** Consegna A **
Traduci in inglese questa frase del commento sul caso M.E. v Sweden: "La vicenda soggettiva di M.E. è effettivamente complessa e qui cercherò di ripercorrerne i tratti salienti."
** Consegna B **
Trascrivi fedelmente un brano del commento sul caso M.E. v Sweden: parti dalle parole "Il quadro legale" e fermati dopo le parole "matrimonio nel 2011.".
** Consegna C **
Prosegui il commento sul caso M.E. v Sweden a partire dall'ultima frase riportata.

** Testo **
Le questioni esposte in M.E. v Sweden – come del resto nei casi menzionati su cui la Corte e la Commissione si sono soffermate – impongono ai giudici di ragionare su problematiche che intersecano il fragile equilibro tra la sovranità nazionale riconosciuta in tema di politiche migratorie e l’esigenza di una comune tutela dei diritti fondamentali. A causa del recente incremento dei flussi migratori è ragionevole supporre che situazioni analoghe si ripresenteranno alla Corte edu; ipotizzo, dunque, che in un prossimo futuro la Corte dovrà abbandonare, anche parzialmente, il self-restraint fin ora mostrato.

Allo scopo di comprendere come un ragionamento maggiormente articolato avrebbe potuto chiarire l’approccio della Corte rispetto alle rivendicazioni dei migranti lgbt nella prima parte del commento evidenzierò quelli che ritengo essere gli aspetti problematici sorti dalla sentenza della quinta sezione della Corte e che, dopo il recente pronunciamento della Grande Camera, rimangono ancora aperti.

Il quadro legale e la sentenza della quinta sezione

Nel 2012 M.E., di nazionalità libica, presentò ricorso presso la Corte edu lamentando che la decisione delle autorità svedesi di rimpatriarlo, anche solo per un periodo temporaneo, violava i suoi diritti tutelati dall’art.3 e dall’art.8 della Convenzione edu. Secondo il ricorrente, infatti, in Libia sarebbe stato esposto al rischio concreto di violenze e torture a causa della propria omosessualità e, oltretutto, avrebbe dovuto vivere per un periodo di tempo considerevole distante da N., cittadino maschio regolarmente residente in Svezia con cui il egli aveva contratto matrimonio nel 2011.

La vicenda soggettiva di M.E. è effettivamente complessa e qui cercherò di ripercorrerne i tratti salienti. Il ricorrente entrò irregolarmente in Svezia nel 2010 e durante la prima intervista con il Migration Board non fece menzione alcuna della propria omosessualità, chiedendo asilo per ragioni politiche: per almeno un anno e mezzo egli aveva, infatti, contrabbandato armi per alcuni clan libici e, una volta scoperto, era stato detenuto e torturato dalle autorità locali al fine di estorcergli i nominativi dei componenti dei suddetti clan. Dato che a fronte delle violenze subite egli aveva effettivamente fornito i nomi delle famiglie per cui lavorava, se fosse ritornato in patria il rischio di ritorsioni contro la sua persona sarebbe stato elevato (M.E. v Sweden, 26/06/2014, §12).

Nel febbraio 2011 il ricorrente si ripresentò al Migration Board e chiese di aggiungere alle ragioni per cui richiedeva asilo in Svezia il proprio orientamento omosessuale; M.E. “stated that he had been normalbefore and that it was N. he had become interested in[2]”(Ibi, §16) e pochi mesi dopo tale ammissione sposò N.

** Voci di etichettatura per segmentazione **
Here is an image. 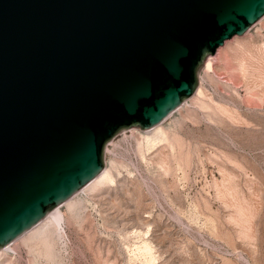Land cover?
Returning a JSON list of instances; mask_svg holds the SVG:
<instances>
[{"label":"water","instance_id":"1","mask_svg":"<svg viewBox=\"0 0 264 264\" xmlns=\"http://www.w3.org/2000/svg\"><path fill=\"white\" fill-rule=\"evenodd\" d=\"M264 0H0V249L105 168L121 130L161 124Z\"/></svg>","mask_w":264,"mask_h":264},{"label":"rangeland","instance_id":"2","mask_svg":"<svg viewBox=\"0 0 264 264\" xmlns=\"http://www.w3.org/2000/svg\"><path fill=\"white\" fill-rule=\"evenodd\" d=\"M198 74L161 124L107 143L108 176L56 232L35 226L0 264H264V17Z\"/></svg>","mask_w":264,"mask_h":264},{"label":"bare ground","instance_id":"3","mask_svg":"<svg viewBox=\"0 0 264 264\" xmlns=\"http://www.w3.org/2000/svg\"><path fill=\"white\" fill-rule=\"evenodd\" d=\"M108 176V171L107 170H103L93 181H91L87 186H85L82 190H86L87 188H89L91 185H93L97 180L101 179V178H106ZM71 201V199H69L67 202ZM63 215L60 212V208L57 207L54 210H52L45 219H43L37 227H42L43 225L46 224H52L54 226V232H56L57 228L61 227L62 222H63ZM36 227V228H37ZM35 229V227L33 229H31V231H33ZM30 231V230H29ZM28 231V232H29ZM30 231V232H31ZM25 235V234H24ZM2 249V248H1ZM7 249L9 248H5L3 250L0 251V257L3 255V253L5 251H7Z\"/></svg>","mask_w":264,"mask_h":264}]
</instances>
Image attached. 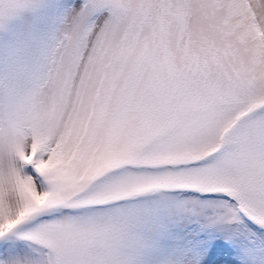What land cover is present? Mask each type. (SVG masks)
I'll return each instance as SVG.
<instances>
[{
	"label": "snow or ice",
	"instance_id": "obj_1",
	"mask_svg": "<svg viewBox=\"0 0 264 264\" xmlns=\"http://www.w3.org/2000/svg\"><path fill=\"white\" fill-rule=\"evenodd\" d=\"M0 264H264V0H0Z\"/></svg>",
	"mask_w": 264,
	"mask_h": 264
}]
</instances>
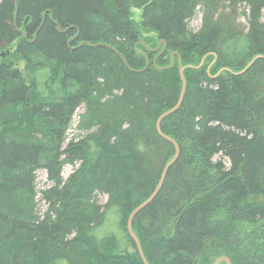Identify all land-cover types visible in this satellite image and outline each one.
Segmentation results:
<instances>
[{
	"label": "trees",
	"instance_id": "trees-1",
	"mask_svg": "<svg viewBox=\"0 0 264 264\" xmlns=\"http://www.w3.org/2000/svg\"><path fill=\"white\" fill-rule=\"evenodd\" d=\"M180 65L132 229L148 264H264V0H0V264H144Z\"/></svg>",
	"mask_w": 264,
	"mask_h": 264
},
{
	"label": "water",
	"instance_id": "water-1",
	"mask_svg": "<svg viewBox=\"0 0 264 264\" xmlns=\"http://www.w3.org/2000/svg\"><path fill=\"white\" fill-rule=\"evenodd\" d=\"M161 42H159V45H160ZM183 66L180 65L179 66V73H180V77H181V80H182V88H181V92H180V96H179V99L177 101V103L169 110L165 111L158 119H157V122H156V128H157V131L158 133L164 137L165 139L171 141L174 146H175V155L173 156L172 159H170L166 165L164 166V169L162 171V174H161V177H160V180L157 184V186L155 187V189L153 190V192L149 195V197L144 200L142 203H140L137 207H135L133 209V211L130 213L129 217H128V220H127V229H128V232L129 234L131 235V237L133 238L136 246H137V249L139 251V254L141 256V259L143 261L144 264H148L146 258H145V255L142 251V248H141V244L137 238V236L135 235L133 229H132V219L134 217V215L140 211L143 207H145L152 199L153 197L156 195V193L158 192L161 184H162V181H163V178L165 176V173H166V170L167 168L172 164V162L176 159V157L178 156L179 154V147L178 145L175 143V141H173L172 138H170L169 136L165 135L162 131H161V128H160V120L163 116L173 112L178 106L179 104L181 103V100H182V97H183V94H184V91H185V88H186V82H185V78H184V75H183ZM220 262H225L226 264H231V261L228 257L226 256H220L218 258L215 259L214 263L213 264H219Z\"/></svg>",
	"mask_w": 264,
	"mask_h": 264
},
{
	"label": "rangeland",
	"instance_id": "rangeland-1",
	"mask_svg": "<svg viewBox=\"0 0 264 264\" xmlns=\"http://www.w3.org/2000/svg\"><path fill=\"white\" fill-rule=\"evenodd\" d=\"M133 12V18L135 19V21H139V18H140V10L139 9H136L134 8L132 10ZM189 25L190 27H192L193 29H198L201 25V12L198 10L197 13L190 19V22H189ZM141 34L144 36V38H151L153 39L152 41H150V45H154L156 44V38L155 36L152 34V33H146V32H143L141 31ZM20 66L22 67L23 66V62L20 63ZM82 107L77 109L74 116H73V122H72V126L71 128L68 130V136L71 137L74 133V127H75V124L77 122V119H78V114L80 112H82ZM73 169V166L72 165H65L64 168H63V177H66ZM47 178H46V173L44 170H38L37 171V186L39 188H42L44 186L47 185ZM99 199L101 201H105L106 200V195H99ZM41 206H43V204L41 203ZM216 256H214L213 254L211 253H208L206 257H204L203 259H207V263L206 264H213L214 260H215ZM219 264H226L225 262H220ZM232 264V263H231Z\"/></svg>",
	"mask_w": 264,
	"mask_h": 264
},
{
	"label": "bare ground",
	"instance_id": "bare-ground-1",
	"mask_svg": "<svg viewBox=\"0 0 264 264\" xmlns=\"http://www.w3.org/2000/svg\"><path fill=\"white\" fill-rule=\"evenodd\" d=\"M159 47H160V46H159ZM159 47H158V48H159ZM158 48H157V49H158ZM157 49H156V50H157ZM164 49H165V48H164ZM160 53H161V52H160ZM156 122H157V121H156ZM155 127H156V126H155ZM163 169H164V168H163ZM126 229H127V228H126Z\"/></svg>",
	"mask_w": 264,
	"mask_h": 264
}]
</instances>
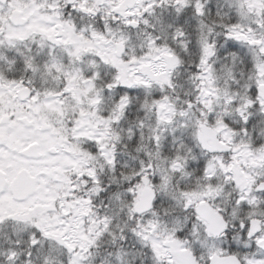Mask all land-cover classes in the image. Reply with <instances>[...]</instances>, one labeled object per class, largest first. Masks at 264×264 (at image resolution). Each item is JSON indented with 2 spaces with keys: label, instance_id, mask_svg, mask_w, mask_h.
<instances>
[{
  "label": "snow or ice",
  "instance_id": "1",
  "mask_svg": "<svg viewBox=\"0 0 264 264\" xmlns=\"http://www.w3.org/2000/svg\"><path fill=\"white\" fill-rule=\"evenodd\" d=\"M0 264H264V0H0Z\"/></svg>",
  "mask_w": 264,
  "mask_h": 264
}]
</instances>
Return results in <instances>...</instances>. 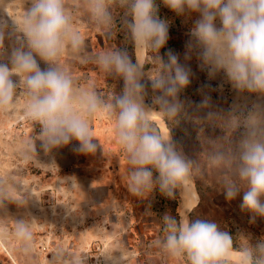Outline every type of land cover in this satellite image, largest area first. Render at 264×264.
<instances>
[{"label":"rangeland","instance_id":"rangeland-1","mask_svg":"<svg viewBox=\"0 0 264 264\" xmlns=\"http://www.w3.org/2000/svg\"><path fill=\"white\" fill-rule=\"evenodd\" d=\"M32 2L0 0V62L10 67L11 50L24 39L22 29ZM155 2L159 18L169 25V39L158 52L145 46L142 65L147 63V68L140 70L146 85L143 105L162 116L170 142L190 162L188 176L195 189L190 205L198 203L186 219L216 223L237 243L238 251L250 250L254 260H264L258 248L264 244V217L253 219L252 212L240 208L242 191L237 198L226 199L223 180L236 179L234 165L230 168L226 159H216L220 154L234 155L250 129L264 128V92L234 88L223 71L209 76L195 51L185 60L196 15L177 16L162 0ZM130 4L131 0H106L110 20L100 22L93 17L89 0H65L71 29L82 45L73 48L66 41L57 63L77 90L94 91L106 102L123 93V78L103 70L97 60L103 52L130 49L131 38L122 34L130 31ZM132 43L135 47V40ZM168 49L191 70L190 84L178 93L181 107L175 115L155 103L160 92L151 88V79L163 71L157 56L167 60ZM40 64L46 66L44 61ZM13 79L18 85L13 103L0 107V264H190L165 248L170 231L165 218L180 226L181 204L177 220L173 186L181 197V181L162 191L159 172L149 166L151 186L138 194L130 191L135 167L117 139L114 116L103 110L82 114L98 145L94 152L73 151L75 140L67 146L43 147L42 124L27 114L22 77L14 74ZM147 120L156 134L150 122L157 123ZM20 222L30 239L17 234Z\"/></svg>","mask_w":264,"mask_h":264},{"label":"clouds","instance_id":"clouds-1","mask_svg":"<svg viewBox=\"0 0 264 264\" xmlns=\"http://www.w3.org/2000/svg\"><path fill=\"white\" fill-rule=\"evenodd\" d=\"M162 2L177 16L196 15L189 30L185 60L195 51L209 76L223 71L234 88L264 92V0ZM89 7L98 21L110 20L106 0H89ZM130 12L128 28L137 44L157 52L163 48L169 39V25L159 18L155 0H131ZM22 32L24 39L11 50V67L0 62V107L12 105L18 86L13 75H20L28 97L27 114L42 124L43 147L67 146L75 140L78 144L73 151L94 152L98 145L82 114L92 116L103 110L114 116L117 139L135 167L129 179L130 191L138 194L142 187L151 186L153 173L149 166L159 172L162 191L189 175L190 162L173 144L150 131L143 105L146 85L141 82L138 65L126 52L109 50L98 56L103 70L115 72L124 81L123 93L106 102L94 91L77 90L57 63L66 41L73 48L82 45L80 36L71 29L65 0H33ZM2 39L0 36V43ZM164 56L167 60L157 56L163 71L151 79V88L160 92L155 103L175 115L181 107L178 93L190 84L191 70L179 63L171 49ZM40 61L46 66L42 67ZM216 159H226L230 168L234 165L236 179L226 176L223 180L226 199L233 200L242 191L240 208L252 212L253 219L255 215L264 217V128L250 129L240 139L234 155L225 158L220 154ZM165 220L170 229L166 250L173 256L186 255L190 264H216L231 248V236L214 222L195 219L177 227L174 219ZM17 234L31 238L23 222L17 225ZM258 248L264 252V244ZM242 257L243 264H264V260H254L250 250Z\"/></svg>","mask_w":264,"mask_h":264},{"label":"bare ground","instance_id":"bare-ground-1","mask_svg":"<svg viewBox=\"0 0 264 264\" xmlns=\"http://www.w3.org/2000/svg\"><path fill=\"white\" fill-rule=\"evenodd\" d=\"M138 47V60L136 61V65H138L139 69L141 70V65L143 61V56H144V51H145V46L137 44ZM146 117L150 118L151 120L155 121L161 131V137L164 140L165 143H171L170 139L168 137V132L166 129L165 121L162 118V116L157 113L156 111L144 107ZM172 144V143H171ZM182 186H181V210H180V216L182 217V224L187 221L186 219V209L187 207L192 203L191 202V193L194 194L195 197V189L193 187V184L187 176L184 180H181ZM180 217V218H181ZM240 251L238 250H233L229 249V252L224 256L229 258L231 261L236 262L238 264H243V257Z\"/></svg>","mask_w":264,"mask_h":264},{"label":"trees","instance_id":"trees-1","mask_svg":"<svg viewBox=\"0 0 264 264\" xmlns=\"http://www.w3.org/2000/svg\"><path fill=\"white\" fill-rule=\"evenodd\" d=\"M123 35H127V37H129V38H131V46H130V49L129 50H126V53H127V55L130 57V59L131 60H133L134 59V55H135V53H134V44L132 43V41L134 42V38H133V36H132V34H131V31H129V32H124V33H122ZM126 37V36H125ZM134 63V62H133ZM147 68V63L143 66V69L145 70ZM109 79L110 78H107V80L106 81H109ZM203 80L205 81V77H203ZM123 88V87H122ZM150 124H152L154 127H155V132H156V134L157 135H159L160 137H161V133H160V129H159V127L155 124V123H152V122H150ZM172 185H175V183L174 184H172ZM174 187V194H175V198H176V201H175V203H174V207L176 208V216H177V220H178V217H179V212H178V210H177V208L178 207H180L179 205L181 204L180 202H181V197H180V193H179V191H178V188H177V186L175 185V186H173ZM230 249H233V250H238L239 249V247H238V245H237V243L236 242H232V245H231V248ZM185 257V259L187 260V262H189L188 261V259H187V256L185 255L184 256ZM190 263V262H189ZM216 264H230V262L228 261V260H224V259H219L217 262H216ZM233 264H236V263H233Z\"/></svg>","mask_w":264,"mask_h":264},{"label":"water","instance_id":"water-1","mask_svg":"<svg viewBox=\"0 0 264 264\" xmlns=\"http://www.w3.org/2000/svg\"><path fill=\"white\" fill-rule=\"evenodd\" d=\"M134 53H135V59H134V63L136 64V61L138 60L139 56H138V47H137V42L135 41V47H134ZM141 71H143V65L141 67ZM191 202L194 201V194L191 193ZM198 203V202H197ZM196 204L194 205H190L186 210V215L188 216V214L196 207ZM182 225V217L180 218V226Z\"/></svg>","mask_w":264,"mask_h":264}]
</instances>
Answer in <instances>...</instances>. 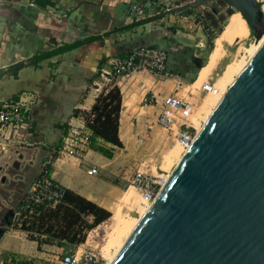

** Risposta scritta A **
M.E.'s personal story is indeed complex, and here I will try to retrace its main features.

** Risposta scritta B **
Il quadro legale e la sentenza della quinta sezione

Nel 2012 M.E., di nazionalità libica, presentò ricorso presso la Corte edu lamentando che la decisione delle autorità svedesi di rimpatriarlo, anche solo per un periodo temporaneo, violava i suoi diritti tutelati dall’art.3 e dall’art.8 della Convenzione edu. Secondo il ricorrente, infatti, in Libia sarebbe stato esposto al rischio concreto di violenze e torture a causa della propria omosessualità e, oltretutto, avrebbe dovuto vivere per un periodo di tempo considerevole distante da N., cittadino maschio regolarmente residente in Svezia con cui il egli aveva contratto matrimonio nel 2011.

** Risposta scritta C **
Nell’eventualità di un eventuale rimpatrio M.E. lamentava il rischio non solo di incorrere in una possibile condanna derivante dall’applicazione delle norme penali vigenti in Libia contro i comportamenti omosessuali ma anche di essere ucciso dai propri parenti che lo avevano minacciato in quanto il suo comportamento disonorava la famiglia (Ibi, §26). Le autorità svedesi, tuttavia, respinsero in toto le argomentazioni del ricorrente: “Thus, the Board concluded that the applicants story, both in relation to events in Libya and his relationship with N., lacked credibility and was not sufficient to justify granting him a residence permit in Sweden. [] As concerned the applicants relationship to N., the Board referred to the main rule in the Aliens Act that an alien, who seeks a residence permit in Sweden on account of family ties or a serious relationship, must have applied for and been granted such a permit before entering the country. Whilst noting that an exemption from this rule can be made if the alien has strong ties to a person who is resident in Sweden and it cannot reasonably be required that he or she travel to another country to submit an application there, the Board considered that it would not be unreasonable to require the applicant to file such an application from Libya in accordance with the main rule. As there were no other grounds on which to grant the applicant leave to remain in Sweden, his application was rejected[3]”(Ibi, §18-19).

Anche i successivi ricorsi si tradussero nel sostanziale rigetto delle istanze presentate da M.E., che si appellò infine alla Corte edu.

Il 24 giugno 2014 la quinta sezione cassò tutte le richieste del ricorrente, offrendo un ragionamento estremamente problematico.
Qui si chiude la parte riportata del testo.